Loan easing 'not enough for first-timers'

Bindi Norwell. Photo: Linda Robertson
Bindi Norwell. Photo: Linda Robertson

Easing the lending restrictions on banks will only make a minimal difference to first home buyers, a real estate industry body says.

The Reserve Bank this morning said it would ease the lending restrictions on bank lending to home buyers and property investors from January.

The change will increase the cap on banks from 10 percent to 15 percent for new mortgage lending to owner occupiers.

Currently no more than 10 percent of loans can go to owner occupiers with a deposit of less than 20 percent.

It will also ease the restrictions for investors.

At the moment only 5 percent of lending is to investors who have a deposit of less than 40 percent.

That will alter slightly to allow those with deposits of less than 35 percent for no more than 5 percent of investor lending.

But Bindi Norwell, chief executive of the Real Estate Institute of New Zealand (REINZ), said it was surprised and concerned that the loan-to-value ratio remained the same for first home buyers, with most still needing to have a 20 percent deposit.

"For some months now, the institute has been calling for a review for first time buyers to make it easier for them to get a foot on the property ladder.

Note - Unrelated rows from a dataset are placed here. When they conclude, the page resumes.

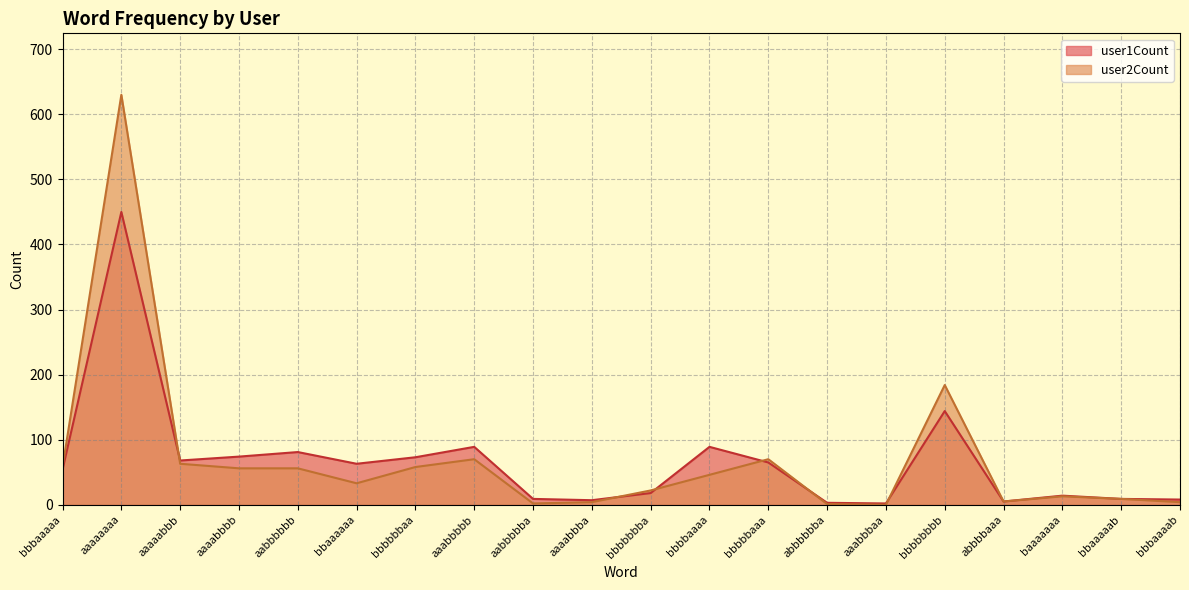

What position from the left is bbbaaaab?

20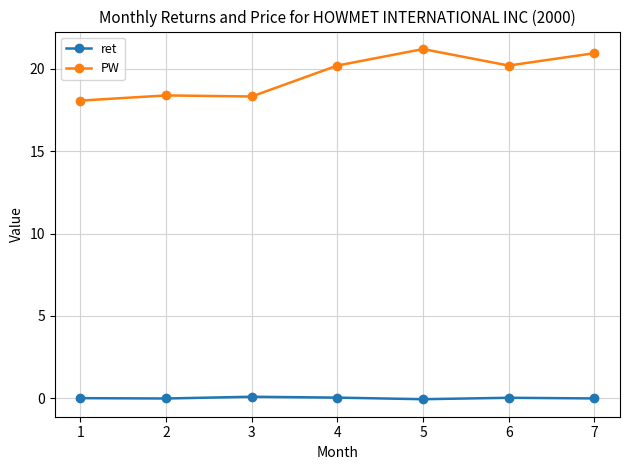

Is the value of ret at 1 greater than the value of PW at 4?

No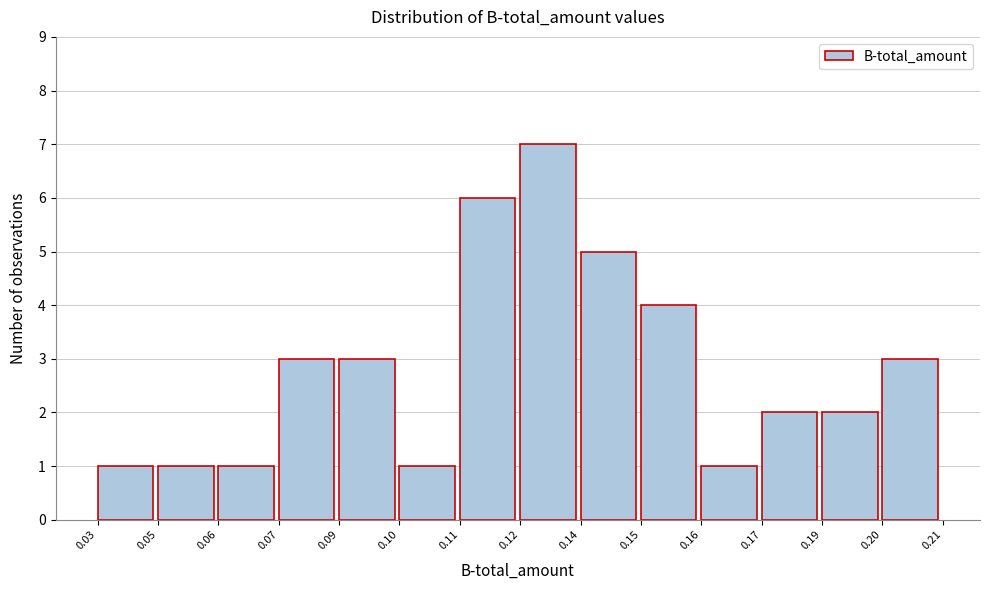

Reading left to right, extract all data points from this chart.

1	1	1	3	3	1	6	7	5	4	1	2	2	3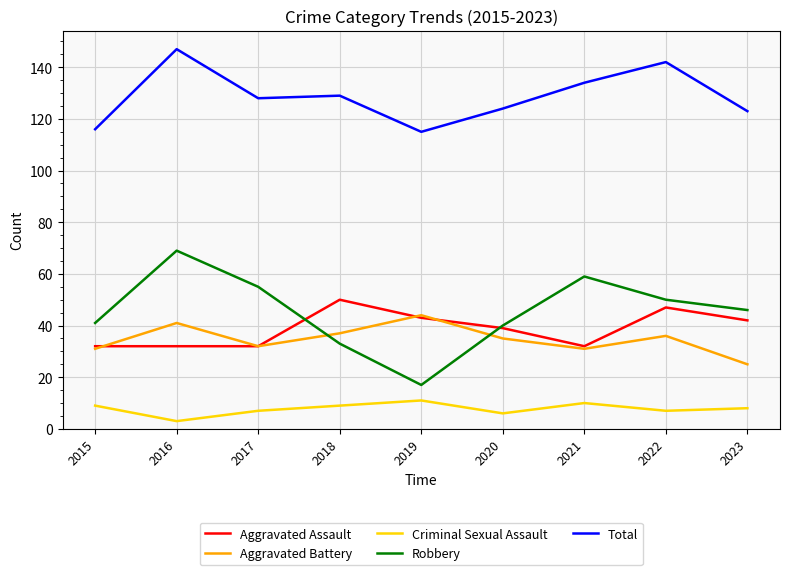

True or false: Robbery and Total intersect in this chart.

False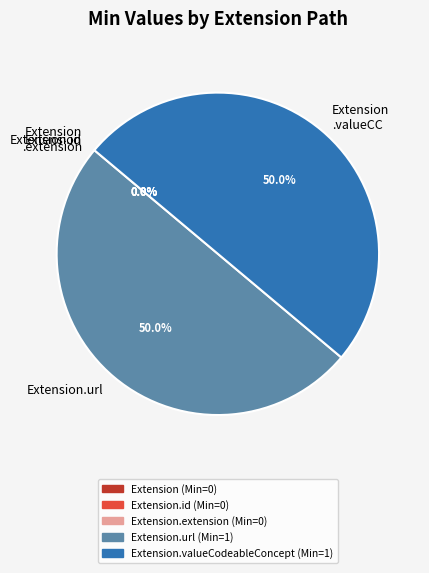

What percentage do Extension.valueCodeableConcept and Extension.url together represent?

100.0%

"We constantly receive feedback from our members around the country that for many young couples, saving a 20 percent deposit is just too much for them - especially when they're already paying rent.

"With a median house price of $530,000 in New Zealand, this means a deposit of $106,000 is needed. In Auckland, with a median house price of $850,000, this is a deposit of $170,000.

"Today's announcement only provides minimal assistance to help first-time buyers who are desperate to achieve their property dreams."

Norwell said while the lift in the bank lending cap from 10 percent to 15 percent would make it easier for banks to be more flexible, she questioned whether the banks would ease restrictions for first-time buyers in line with the recommendations or keep lending at current levels.

Bruce Patten, a mortgage broker at Loan Market, said what impact the change would have really came down to the banks.

"They have definitely got the funds - but whether they have got the appetite to lend it."

Patten said the banks were currently running at about 8 percent of new lending to those with a deposit of less than 20 percent.

He said one bank was doing virtually no lending at under 20 percent, another two were doing some lending up to 15 percent while the fourth bank changed from week to week.

Patten hoped the easing would encourage all the major banks to re-open their lending to those with a deposit of just 10 percent and to firm up pre-approvals which would give buyers more certainty about how much they could borrow.

"I hope it will be enough. It is a pretty tentative door-opener."

Patten said he believed the cap should have gone up to 20 percent for first home buyers and nothing for investors.

He believed the change for investors - allowing a small number to have a deposit of under 35 percent wouldn't have any impact.

"I think it is almost completely a waste of time."

But he said it was up to the banks now whether they relaxed lending or sat on their hands like they had for the past few months.